# To do:
All lines below between the line with "We'll answer you as soon as possibile." and the line with "Следующая запись", including both, must be copied exactly, and the pictures must be omitted.
|---|
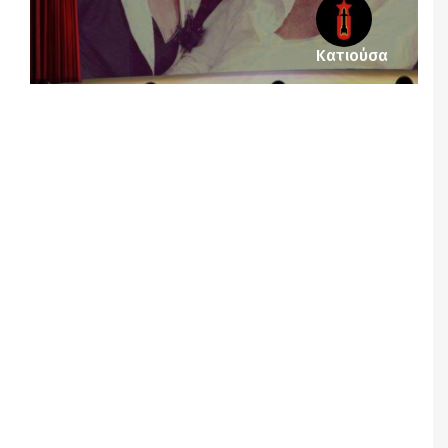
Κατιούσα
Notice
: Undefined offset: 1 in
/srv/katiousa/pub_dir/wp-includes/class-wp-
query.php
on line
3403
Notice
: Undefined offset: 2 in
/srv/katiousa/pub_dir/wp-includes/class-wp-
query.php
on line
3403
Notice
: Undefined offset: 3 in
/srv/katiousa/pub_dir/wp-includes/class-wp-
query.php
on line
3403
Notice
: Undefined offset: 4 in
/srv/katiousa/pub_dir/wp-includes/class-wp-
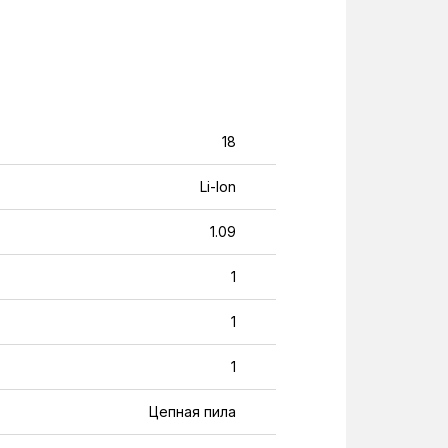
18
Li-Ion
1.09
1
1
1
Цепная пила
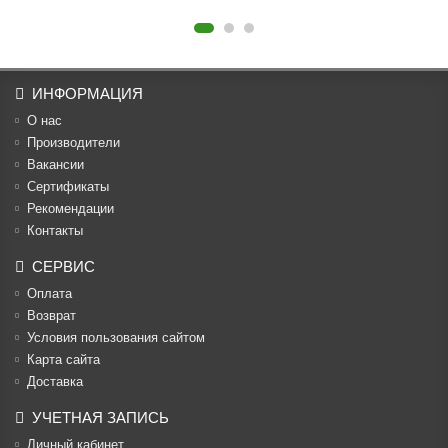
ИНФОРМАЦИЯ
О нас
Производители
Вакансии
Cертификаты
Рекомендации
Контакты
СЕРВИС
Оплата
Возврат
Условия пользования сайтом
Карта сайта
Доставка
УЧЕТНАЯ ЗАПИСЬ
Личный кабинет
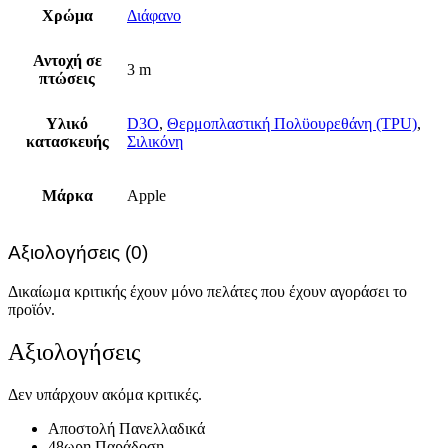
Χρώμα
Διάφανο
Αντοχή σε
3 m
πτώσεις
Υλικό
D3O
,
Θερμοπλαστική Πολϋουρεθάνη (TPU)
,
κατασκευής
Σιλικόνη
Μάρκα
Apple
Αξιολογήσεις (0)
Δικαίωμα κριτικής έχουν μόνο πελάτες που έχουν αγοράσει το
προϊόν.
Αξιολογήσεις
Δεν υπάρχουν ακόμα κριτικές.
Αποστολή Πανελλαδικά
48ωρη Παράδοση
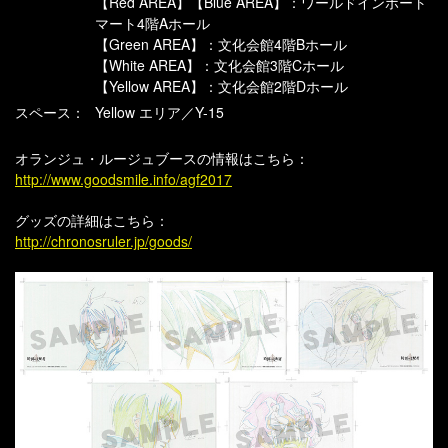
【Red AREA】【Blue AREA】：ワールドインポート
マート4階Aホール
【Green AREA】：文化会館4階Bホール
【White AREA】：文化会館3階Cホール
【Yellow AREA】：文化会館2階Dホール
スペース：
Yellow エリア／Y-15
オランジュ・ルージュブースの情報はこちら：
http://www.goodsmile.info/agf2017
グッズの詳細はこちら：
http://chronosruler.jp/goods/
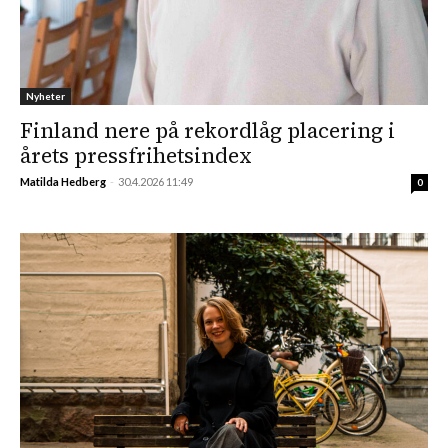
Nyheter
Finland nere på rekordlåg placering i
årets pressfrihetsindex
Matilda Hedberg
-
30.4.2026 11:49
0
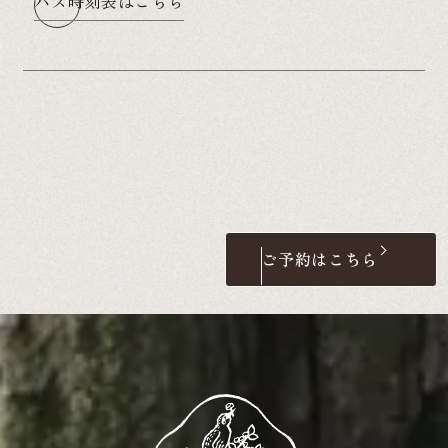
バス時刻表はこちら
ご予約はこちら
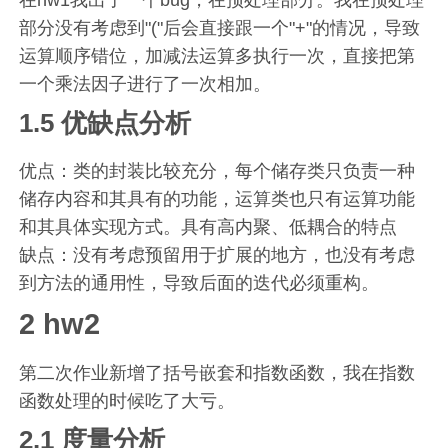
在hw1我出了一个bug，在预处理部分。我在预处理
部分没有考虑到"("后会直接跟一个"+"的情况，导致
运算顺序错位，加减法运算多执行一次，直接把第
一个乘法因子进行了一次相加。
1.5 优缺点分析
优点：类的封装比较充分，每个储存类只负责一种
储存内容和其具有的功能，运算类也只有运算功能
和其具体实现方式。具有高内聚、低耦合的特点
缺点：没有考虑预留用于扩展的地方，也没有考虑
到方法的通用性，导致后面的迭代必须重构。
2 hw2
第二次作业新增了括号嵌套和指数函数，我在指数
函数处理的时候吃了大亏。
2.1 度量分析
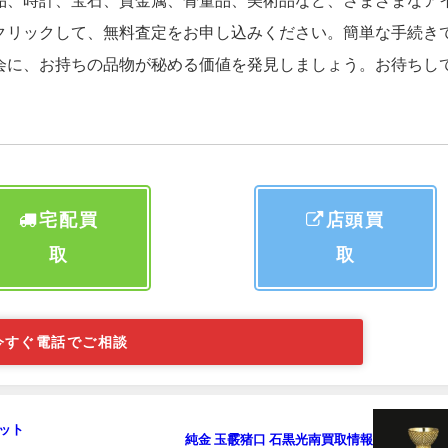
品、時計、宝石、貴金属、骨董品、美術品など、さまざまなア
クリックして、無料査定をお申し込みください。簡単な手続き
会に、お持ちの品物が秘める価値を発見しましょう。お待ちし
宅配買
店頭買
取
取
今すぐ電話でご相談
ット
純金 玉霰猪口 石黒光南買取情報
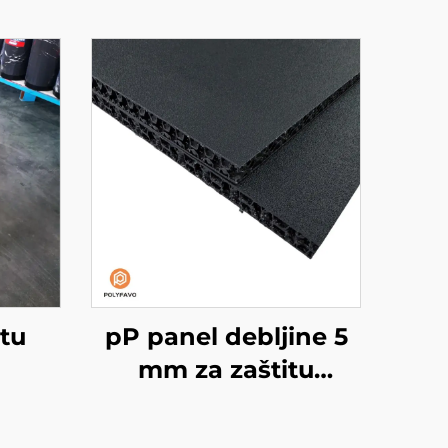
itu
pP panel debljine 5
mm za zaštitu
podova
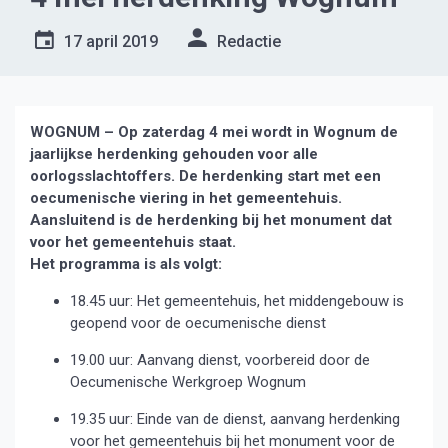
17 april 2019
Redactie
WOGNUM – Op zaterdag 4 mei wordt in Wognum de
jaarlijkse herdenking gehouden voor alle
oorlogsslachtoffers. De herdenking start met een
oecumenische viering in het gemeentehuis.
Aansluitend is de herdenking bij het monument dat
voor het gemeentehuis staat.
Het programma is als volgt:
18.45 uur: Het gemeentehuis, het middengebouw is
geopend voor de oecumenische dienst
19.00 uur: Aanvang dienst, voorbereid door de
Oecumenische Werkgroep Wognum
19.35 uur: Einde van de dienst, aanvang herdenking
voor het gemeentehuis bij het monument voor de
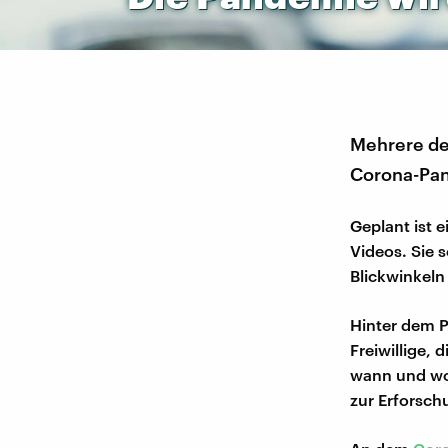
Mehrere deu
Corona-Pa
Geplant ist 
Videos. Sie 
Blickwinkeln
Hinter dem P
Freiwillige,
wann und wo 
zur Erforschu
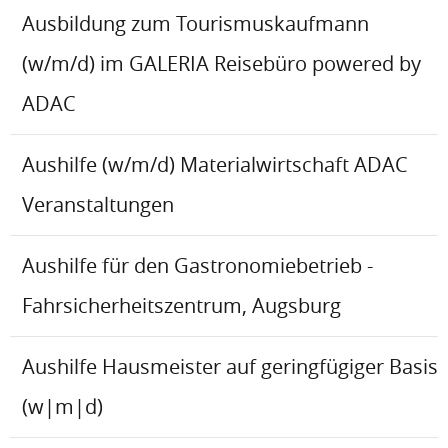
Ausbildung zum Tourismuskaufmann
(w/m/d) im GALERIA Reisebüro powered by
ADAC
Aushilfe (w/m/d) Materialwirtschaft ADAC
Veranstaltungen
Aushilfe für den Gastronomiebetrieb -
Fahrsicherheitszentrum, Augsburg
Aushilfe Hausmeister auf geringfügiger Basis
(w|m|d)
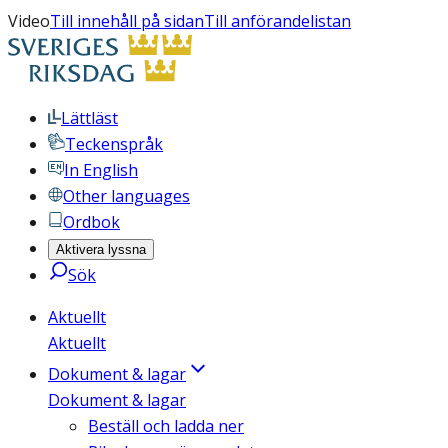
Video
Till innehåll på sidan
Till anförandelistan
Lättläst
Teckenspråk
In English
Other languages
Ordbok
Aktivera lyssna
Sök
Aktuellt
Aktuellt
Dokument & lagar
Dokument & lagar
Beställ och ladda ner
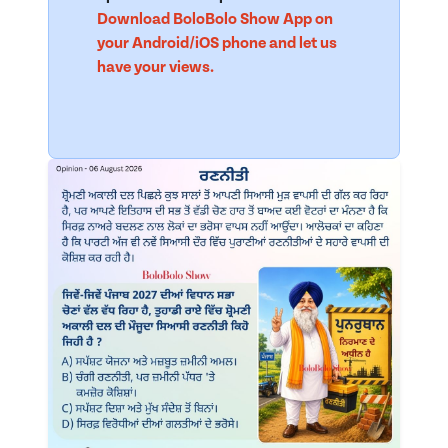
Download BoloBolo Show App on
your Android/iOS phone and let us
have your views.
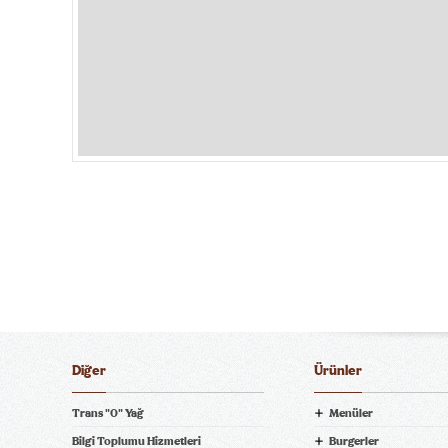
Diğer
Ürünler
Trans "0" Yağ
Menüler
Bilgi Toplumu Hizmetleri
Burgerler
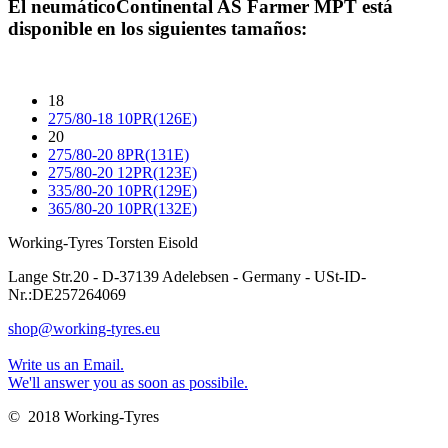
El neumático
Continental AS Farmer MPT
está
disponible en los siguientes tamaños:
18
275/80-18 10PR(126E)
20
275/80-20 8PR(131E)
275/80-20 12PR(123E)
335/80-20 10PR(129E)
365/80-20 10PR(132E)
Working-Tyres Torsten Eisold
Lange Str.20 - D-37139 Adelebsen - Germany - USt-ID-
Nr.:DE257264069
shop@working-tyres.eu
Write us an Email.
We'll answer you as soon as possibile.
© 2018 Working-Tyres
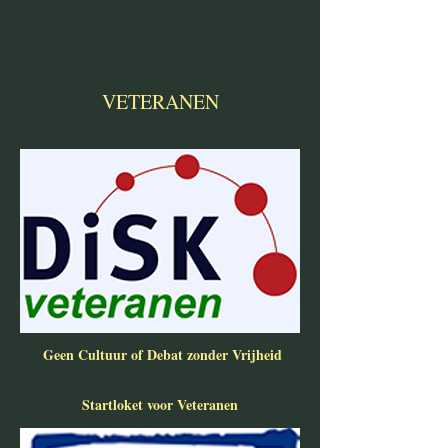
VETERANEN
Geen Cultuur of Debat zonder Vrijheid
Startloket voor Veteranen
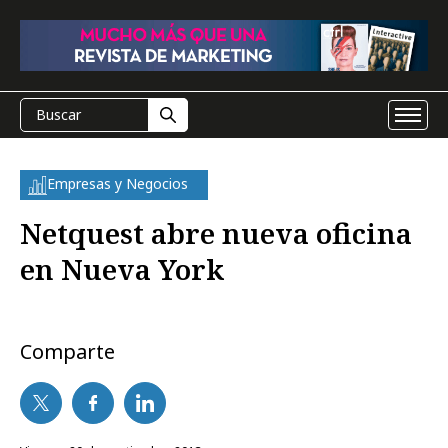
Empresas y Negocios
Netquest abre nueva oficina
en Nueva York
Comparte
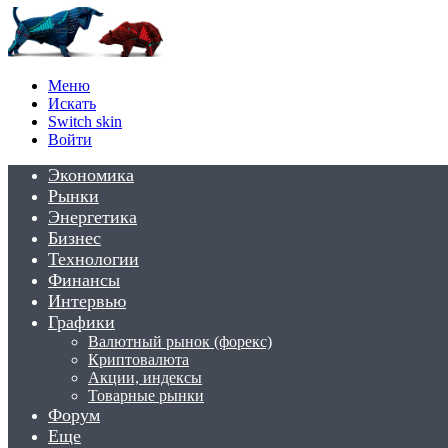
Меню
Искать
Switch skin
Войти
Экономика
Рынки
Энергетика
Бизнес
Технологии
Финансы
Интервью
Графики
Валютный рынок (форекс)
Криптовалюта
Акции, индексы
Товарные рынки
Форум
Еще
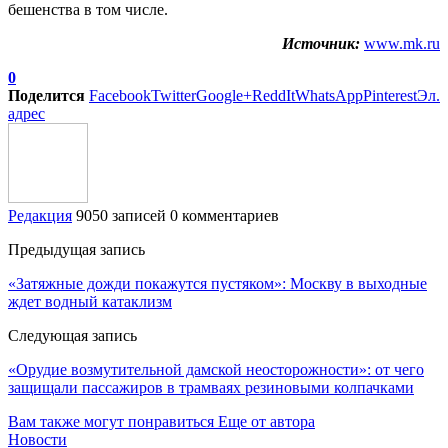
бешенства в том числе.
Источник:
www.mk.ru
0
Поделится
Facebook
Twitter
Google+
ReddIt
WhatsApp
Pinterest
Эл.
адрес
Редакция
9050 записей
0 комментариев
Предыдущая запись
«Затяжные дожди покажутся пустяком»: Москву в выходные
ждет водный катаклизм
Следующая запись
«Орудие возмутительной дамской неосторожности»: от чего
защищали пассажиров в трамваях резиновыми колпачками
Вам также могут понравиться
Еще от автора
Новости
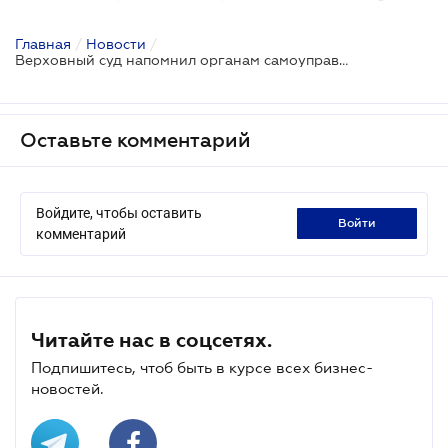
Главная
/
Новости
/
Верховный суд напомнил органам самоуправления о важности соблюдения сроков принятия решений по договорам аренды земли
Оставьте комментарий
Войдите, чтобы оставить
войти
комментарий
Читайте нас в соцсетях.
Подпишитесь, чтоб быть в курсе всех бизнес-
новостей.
|---|
# Your solution:
We'll answer you as soon as possibile.
© 2018 Working-Tyres
VETERANEN
Geen Cultuur of Debat zonder Vrijheid
Startloket voor Veteranen
Empresas y Negocios
Netquest abre nueva oficina
en Nueva York
Comparte
Меню
Искать
Switch skin
Войти
Экономика
Рынки
Энергетика
Бизнес
Технологии
Финансы
Интервью
Графики
Валютный рынок (форекс)
Криптовалюта
Акции, индексы
Товарные рынки
Форум
Еще
бешенства в том числе.
Источник:
www.mk.ru
0
Поделится
Facebook
Twitter
Google+
ReddIt
WhatsApp
Pinterest
Эл.
адрес
Редакция
9050 записей
0 комментариев
Предыдущая запись
«Затяжные дожди покажутся пустяком»: Москву в выходные
ждет водный катаклизм
Следующая запись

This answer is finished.